Sentences to Ponder

From Brad DeLong:

the twentieth century is unique in that its wars, purges, massacres, and executions have been largely the result of economic ideologies. Before the twentieth century people slaughtered each other for the other reasons. People slaughtered each other over theology: eternal paradise or damnation. People slaughtered each other over power: who gets to be top dog, and to command the material resources of society. But only in the twentieth century have people killed each other on a large scale in disputes over the economic organization of society.

Pointer from Mark Thoma.

I will be seeing Brad and Mark on April 11-12 at this event. It is not a public event, but I will have a bit of time off from the conference. If you are in the Kansas City area and want to try to arrange to meet at some point, leave a comment.

8 thoughts on “Sentences to Ponder

  1. “People slaughtered each other over power: who gets to be top dog, and to command the material resources of society. But only in the twentieth century have people killed each other on a large scale in disputes over the economic organization of society.”

    IMHO DeLong self-contradicts. Fights over ‘who gets to be top dog and command the material resources of society’, and fights over the ‘economic organization of society’ are in effect fights over the same exact thing.

    • Well, to some degree, I think that’s true, but no entirely. In the past, there was little question about how society would be organized: there’d be a monarch of some sort, and he’d have a small group of allies (ie, nobles or aristocrats or whatever you want to call them) who competed with each other for status and for a bigger share of economic resources (ie, greater control of Acemoglu’s extractive institutions).

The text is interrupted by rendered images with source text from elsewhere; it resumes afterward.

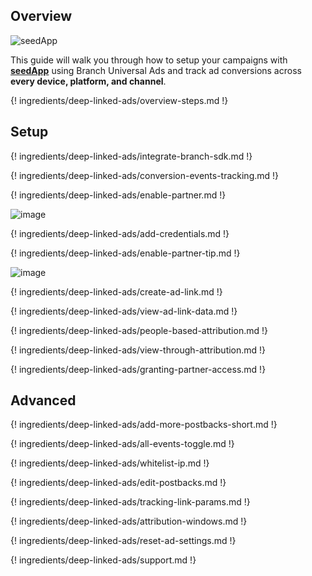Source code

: ## Overview

![seedApp](https://s3.amazonaws.com/platform_static_files/adnetwork_logos/seed.png)

This guide will walk you through how to setup your campaigns with **[seedApp](https://seedapp.jp/)** using Branch Universal Ads and track ad conversions across **every device, platform, and channel**.

{! ingredients/deep-linked-ads/overview-steps.md !}

## Setup

{! ingredients/deep-linked-ads/integrate-branch-sdk.md !}

{! ingredients/deep-linked-ads/conversion-events-tracking.md !}

{! ingredients/deep-linked-ads/enable-partner.md !}

![image](/_assets/img/pages/deep-linked-ads/seedapp/seedapp-enable.png)

{! ingredients/deep-linked-ads/add-credentials.md !}

{! ingredients/deep-linked-ads/enable-partner-tip.md !}

![image](/_assets/img/pages/deep-linked-ads/seedapp/seedapp-postbacks.png)

{! ingredients/deep-linked-ads/create-ad-link.md !}

{! ingredients/deep-linked-ads/view-ad-link-data.md !}

{! ingredients/deep-linked-ads/people-based-attribution.md !}

{! ingredients/deep-linked-ads/view-through-attribution.md !}

{! ingredients/deep-linked-ads/granting-partner-access.md !}

## Advanced

{! ingredients/deep-linked-ads/add-more-postbacks-short.md !}

{! ingredients/deep-linked-ads/all-events-toggle.md !}

{! ingredients/deep-linked-ads/whitelist-ip.md !}

{! ingredients/deep-linked-ads/edit-postbacks.md !}

{! ingredients/deep-linked-ads/tracking-link-params.md !}

{! ingredients/deep-linked-ads/attribution-windows.md !}

{! ingredients/deep-linked-ads/reset-ad-settings.md !}

{! ingredients/deep-linked-ads/support.md !}
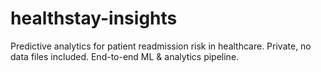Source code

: # healthstay-insights
Predictive analytics for patient readmission risk in healthcare. Private, no data files included. End-to-end ML &amp; analytics pipeline.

      In the 20th Century, that was not true. Democracy made possible a wider array of political organizations and permutations thereof, as well as giving everyone in society a stake in what model was actually chosen. IE, if you’re a serf, you don’t care if England is run by King Charles or Oliver Cromwell; your lot in life is the same, either way. If you’re a factory worker, it matters a great deal to you whether England is run by the Labour Party or the Tories. The result was some pretty ferocious battles.

      Interestingly, though, WWI, one of the bloodiest looks like an old timey 17th century elite vs. elite. What did any middle class British, French or German citizen care what was going on in Belgrade or whatever? What’s one Archduke, or more or less?

  2. DeLong’s passage comes across to me as disingenuous, dumb, or both. Certainly it appears to come from someone who ignores, or is incapable of seeing anything on the freedom-coercion axis. Viewed on that axis, the 20th century bloodbath could as well be explained as a struggle over freedom vs. statism(though, to the point of another commenter, much of it could be viewed as ‘tyrant vs. tyrant)’. A significant sphere of human actions within any society will obviously be characterized as ‘economic’. The model of ‘economic organization’ one gets will largely be determined by how ‘free’ the society is – it is not an ‘independent variable’, so to speak. How convenient for a statist like DeLong to take the view(as I infer is implied from his passage) that it is.

  3. The stated reasons for going to war and slaughtering others isn’t always the reason for why wars are fought.

    In the Ascent of Money an argument is put forth that the Crusades were pursued because the Middle East had all of the silver. Religion was just an excuse.

    Some other counter arguments – isn’t capitalism/communism just another religious battle? Aren’t the proxy wars (Korea, Vietnam) really about power? We justify conflict around those things that make us different, but the battles are still against others with power.

    Have we reversed course by fighting wars over religion in Iraq and Afghanistan? Or the power battle has shifted so we needed a new excuse?

  4. Wars are fought over ideology/worldviews. Is there really any difference between a nanny state progressive and a blood thirsty 17th century Calvinist.

    Religious movements have just morphed/evolved into political movements.

  5. I don’t think the premise of DeLong’s comment is true. It seems to me that the U.S. Civil war was a fight over an economic system (slavery), even though much of the opposition to slavery was pitched in religious terms. The Pellopenesian War was about who would be top dog (Sparta or Athens), but the conflict was rooted in the Spartans’ fear of Athenian economic prosperity leading to their dominance. Wasn’t the Boxer Rebellion fought over the opium trade? I’m sure someone with more knowledge of past wars and their causes than I could rattle off a string of pre-20th century wars with an economic basis. Also, plenty of 20th century wars were about things other than economic ideologies. WWI and II were both power and land grabs by Germany, pure and simple. Even some of the wars supposedly about economic ideology were really just land/power grabs, such as the Korean war.